Brief
The lines below should be written out again in full, exactly as they are.

Records supplied
-.-.-

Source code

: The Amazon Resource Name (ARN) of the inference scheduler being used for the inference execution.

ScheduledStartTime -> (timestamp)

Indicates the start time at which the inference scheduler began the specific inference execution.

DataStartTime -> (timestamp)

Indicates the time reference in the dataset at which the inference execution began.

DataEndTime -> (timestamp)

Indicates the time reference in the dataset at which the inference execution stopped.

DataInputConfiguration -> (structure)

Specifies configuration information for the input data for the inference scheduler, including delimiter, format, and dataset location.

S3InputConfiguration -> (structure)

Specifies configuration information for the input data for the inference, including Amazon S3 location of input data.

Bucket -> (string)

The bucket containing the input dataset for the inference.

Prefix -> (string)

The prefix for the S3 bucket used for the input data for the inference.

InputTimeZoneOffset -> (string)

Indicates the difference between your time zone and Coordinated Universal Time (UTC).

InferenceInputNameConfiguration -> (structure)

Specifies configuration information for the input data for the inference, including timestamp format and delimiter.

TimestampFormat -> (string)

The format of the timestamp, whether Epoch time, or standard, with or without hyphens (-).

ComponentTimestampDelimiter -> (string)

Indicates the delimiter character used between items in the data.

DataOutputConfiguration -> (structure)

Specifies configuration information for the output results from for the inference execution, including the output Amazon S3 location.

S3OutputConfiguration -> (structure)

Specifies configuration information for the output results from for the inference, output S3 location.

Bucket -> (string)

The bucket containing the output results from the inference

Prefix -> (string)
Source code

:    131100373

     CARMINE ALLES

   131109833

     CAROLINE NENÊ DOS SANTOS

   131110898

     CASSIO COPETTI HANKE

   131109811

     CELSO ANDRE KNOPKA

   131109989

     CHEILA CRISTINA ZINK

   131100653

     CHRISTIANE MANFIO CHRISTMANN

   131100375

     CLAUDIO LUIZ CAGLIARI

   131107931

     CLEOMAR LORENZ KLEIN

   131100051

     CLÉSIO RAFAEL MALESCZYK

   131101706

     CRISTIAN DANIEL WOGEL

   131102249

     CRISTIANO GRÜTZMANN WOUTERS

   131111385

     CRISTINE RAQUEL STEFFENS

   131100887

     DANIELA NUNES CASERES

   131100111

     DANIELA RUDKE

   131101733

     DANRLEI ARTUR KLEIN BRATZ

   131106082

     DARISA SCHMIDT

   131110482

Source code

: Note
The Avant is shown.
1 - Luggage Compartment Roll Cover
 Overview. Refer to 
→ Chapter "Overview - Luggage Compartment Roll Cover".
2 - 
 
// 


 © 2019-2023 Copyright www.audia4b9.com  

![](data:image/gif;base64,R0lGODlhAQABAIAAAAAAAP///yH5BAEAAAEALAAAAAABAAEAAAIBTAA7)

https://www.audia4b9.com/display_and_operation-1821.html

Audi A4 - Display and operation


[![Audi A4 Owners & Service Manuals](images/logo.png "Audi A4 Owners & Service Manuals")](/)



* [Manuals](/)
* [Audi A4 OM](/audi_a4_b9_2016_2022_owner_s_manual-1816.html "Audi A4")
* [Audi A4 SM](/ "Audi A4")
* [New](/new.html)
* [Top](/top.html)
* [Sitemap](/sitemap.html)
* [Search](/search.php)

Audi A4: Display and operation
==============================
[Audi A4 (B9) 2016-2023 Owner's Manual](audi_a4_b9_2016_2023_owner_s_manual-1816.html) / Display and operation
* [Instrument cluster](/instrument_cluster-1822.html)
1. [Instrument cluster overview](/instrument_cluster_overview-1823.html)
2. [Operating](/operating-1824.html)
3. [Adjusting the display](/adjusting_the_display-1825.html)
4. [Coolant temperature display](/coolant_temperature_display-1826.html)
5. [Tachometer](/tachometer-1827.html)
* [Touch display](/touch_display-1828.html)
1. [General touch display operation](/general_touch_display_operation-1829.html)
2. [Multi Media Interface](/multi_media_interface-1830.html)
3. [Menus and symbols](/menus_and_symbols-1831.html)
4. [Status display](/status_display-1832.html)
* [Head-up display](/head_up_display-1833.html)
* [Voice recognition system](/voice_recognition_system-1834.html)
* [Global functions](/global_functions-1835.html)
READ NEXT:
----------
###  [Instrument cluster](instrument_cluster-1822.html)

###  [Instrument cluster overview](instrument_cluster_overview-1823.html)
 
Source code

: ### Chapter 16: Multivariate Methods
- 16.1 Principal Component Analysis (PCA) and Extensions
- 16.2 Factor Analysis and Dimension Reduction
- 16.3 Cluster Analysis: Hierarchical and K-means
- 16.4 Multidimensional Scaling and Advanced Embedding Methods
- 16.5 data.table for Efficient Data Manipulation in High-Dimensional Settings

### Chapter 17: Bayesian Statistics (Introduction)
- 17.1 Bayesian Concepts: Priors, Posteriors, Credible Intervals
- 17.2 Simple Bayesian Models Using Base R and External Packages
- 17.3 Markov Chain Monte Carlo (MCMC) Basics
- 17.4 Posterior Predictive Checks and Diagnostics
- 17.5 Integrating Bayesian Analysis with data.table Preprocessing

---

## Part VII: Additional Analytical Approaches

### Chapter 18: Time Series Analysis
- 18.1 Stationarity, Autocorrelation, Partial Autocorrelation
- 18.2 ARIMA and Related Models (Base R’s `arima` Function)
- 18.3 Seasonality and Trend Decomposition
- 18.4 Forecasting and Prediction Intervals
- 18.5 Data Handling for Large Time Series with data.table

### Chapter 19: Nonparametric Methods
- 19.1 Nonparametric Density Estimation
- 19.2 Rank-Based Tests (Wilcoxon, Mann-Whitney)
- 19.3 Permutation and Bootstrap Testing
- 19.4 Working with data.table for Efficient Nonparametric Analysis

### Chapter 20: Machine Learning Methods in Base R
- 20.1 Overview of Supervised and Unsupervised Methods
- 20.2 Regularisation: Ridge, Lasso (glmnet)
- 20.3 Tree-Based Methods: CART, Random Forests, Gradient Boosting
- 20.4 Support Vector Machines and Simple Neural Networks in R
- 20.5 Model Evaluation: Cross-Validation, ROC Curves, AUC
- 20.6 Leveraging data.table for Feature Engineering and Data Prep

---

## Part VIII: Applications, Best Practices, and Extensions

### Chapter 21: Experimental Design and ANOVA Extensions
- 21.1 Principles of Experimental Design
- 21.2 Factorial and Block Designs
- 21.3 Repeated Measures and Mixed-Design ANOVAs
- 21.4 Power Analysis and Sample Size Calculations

-.-.-

Response for this exercise
Source code

: The Amazon Resource Name (ARN) of the inference scheduler being used for the inference execution.

ScheduledStartTime -> (timestamp)

Indicates the start time at which the inference scheduler began the specific inference execution.

DataStartTime -> (timestamp)

Indicates the time reference in the dataset at which the inference execution began.

DataEndTime -> (timestamp)

Indicates the time reference in the dataset at which the inference execution stopped.

DataInputConfiguration -> (structure)

Specifies configuration information for the input data for the inference scheduler, including delimiter, format, and dataset location.

S3InputConfiguration -> (structure)

Specifies configuration information for the input data for the inference, including Amazon S3 location of input data.

Bucket -> (string)

The bucket containing the input dataset for the inference.

Prefix -> (string)

The prefix for the S3 bucket used for the input data for the inference.

InputTimeZoneOffset -> (string)

Indicates the difference between your time zone and Coordinated Universal Time (UTC).

InferenceInputNameConfiguration -> (structure)

Specifies configuration information for the input data for the inference, including timestamp format and delimiter.

TimestampFormat -> (string)

The format of the timestamp, whether Epoch time, or standard, with or without hyphens (-).

ComponentTimestampDelimiter -> (string)

Indicates the delimiter character used between items in the data.

DataOutputConfiguration -> (structure)

Specifies configuration information for the output results from for the inference execution, including the output Amazon S3 location.

S3OutputConfiguration -> (structure)

Specifies configuration information for the output results from for the inference, output S3 location.

Bucket -> (string)

The bucket containing the output results from the inference

Prefix -> (string)
Source code

:    131100373

     CARMINE ALLES

   131109833

     CAROLINE NENÊ DOS SANTOS

   131110898

     CASSIO COPETTI HANKE

   131109811

     CELSO ANDRE KNOPKA

   131109989

     CHEILA CRISTINA ZINK

   131100653

     CHRISTIANE MANFIO CHRISTMANN

   131100375

     CLAUDIO LUIZ CAGLIARI

   131107931

     CLEOMAR LORENZ KLEIN

   131100051

     CLÉSIO RAFAEL MALESCZYK

   131101706

     CRISTIAN DANIEL WOGEL

   131102249

     CRISTIANO GRÜTZMANN WOUTERS

   131111385

     CRISTINE RAQUEL STEFFENS

   131100887

     DANIELA NUNES CASERES

   131100111

     DANIELA RUDKE

   131101733

     DANRLEI ARTUR KLEIN BRATZ

   131106082

     DARISA SCHMIDT

   131110482

Source code

: Note
The Avant is shown.
1 - Luggage Compartment Roll Cover
 Overview. Refer to 
→ Chapter "Overview - Luggage Compartment Roll Cover".
2 - 
 
// 


 © 2019-2023 Copyright www.audia4b9.com  

![](data:image/gif;base64,R0lGODlhAQABAIAAAAAAAP///yH5BAEAAAEALAAAAAABAAEAAAIBTAA7)

https://www.audia4b9.com/display_and_operation-1821.html

Audi A4 - Display and operation


[![Audi A4 Owners & Service Manuals](images/logo.png "Audi A4 Owners & Service Manuals")](/)



* [Manuals](/)
* [Audi A4 OM](/audi_a4_b9_2016_2022_owner_s_manual-1816.html "Audi A4")
* [Audi A4 SM](/ "Audi A4")
* [New](/new.html)
* [Top](/top.html)
* [Sitemap](/sitemap.html)
* [Search](/search.php)

Audi A4: Display and operation
==============================
[Audi A4 (B9) 2016-2023 Owner's Manual](audi_a4_b9_2016_2023_owner_s_manual-1816.html) / Display and operation
* [Instrument cluster](/instrument_cluster-1822.html)
1. [Instrument cluster overview](/instrument_cluster_overview-1823.html)
2. [Operating](/operating-1824.html)
3. [Adjusting the display](/adjusting_the_display-1825.html)
4. [Coolant temperature display](/coolant_temperature_display-1826.html)
5. [Tachometer](/tachometer-1827.html)
* [Touch display](/touch_display-1828.html)
1. [General touch display operation](/general_touch_display_operation-1829.html)
2. [Multi Media Interface](/multi_media_interface-1830.html)
3. [Menus and symbols](/menus_and_symbols-1831.html)
4. [Status display](/status_display-1832.html)
* [Head-up display](/head_up_display-1833.html)
* [Voice recognition system](/voice_recognition_system-1834.html)
* [Global functions](/global_functions-1835.html)
READ NEXT:
----------
###  [Instrument cluster](instrument_cluster-1822.html)

###  [Instrument cluster overview](instrument_cluster_overview-1823.html)
 
Source code

: ### Chapter 16: Multivariate Methods
- 16.1 Principal Component Analysis (PCA) and Extensions
- 16.2 Factor Analysis and Dimension Reduction
- 16.3 Cluster Analysis: Hierarchical and K-means
- 16.4 Multidimensional Scaling and Advanced Embedding Methods
- 16.5 data.table for Efficient Data Manipulation in High-Dimensional Settings

### Chapter 17: Bayesian Statistics (Introduction)
- 17.1 Bayesian Concepts: Priors, Posteriors, Credible Intervals
- 17.2 Simple Bayesian Models Using Base R and External Packages
- 17.3 Markov Chain Monte Carlo (MCMC) Basics
- 17.4 Posterior Predictive Checks and Diagnostics
- 17.5 Integrating Bayesian Analysis with data.table Preprocessing

---

## Part VII: Additional Analytical Approaches

### Chapter 18: Time Series Analysis
- 18.1 Stationarity, Autocorrelation, Partial Autocorrelation
- 18.2 ARIMA and Related Models (Base R’s `arima` Function)
- 18.3 Seasonality and Trend Decomposition
- 18.4 Forecasting and Prediction Intervals
- 18.5 Data Handling for Large Time Series with data.table

### Chapter 19: Nonparametric Methods
- 19.1 Nonparametric Density Estimation
- 19.2 Rank-Based Tests (Wilcoxon, Mann-Whitney)
- 19.3 Permutation and Bootstrap Testing
- 19.4 Working with data.table for Efficient Nonparametric Analysis

### Chapter 20: Machine Learning Methods in Base R
- 20.1 Overview of Supervised and Unsupervised Methods
- 20.2 Regularisation: Ridge, Lasso (glmnet)
- 20.3 Tree-Based Methods: CART, Random Forests, Gradient Boosting
- 20.4 Support Vector Machines and Simple Neural Networks in R
- 20.5 Model Evaluation: Cross-Validation, ROC Curves, AUC
- 20.6 Leveraging data.table for Feature Engineering and Data Prep

---

## Part VIII: Applications, Best Practices, and Extensions

### Chapter 21: Experimental Design and ANOVA Extensions
- 21.1 Principles of Experimental Design
- 21.2 Factorial and Block Designs
- 21.3 Repeated Measures and Mixed-Design ANOVAs
- 21.4 Power Analysis and Sample Size Calculations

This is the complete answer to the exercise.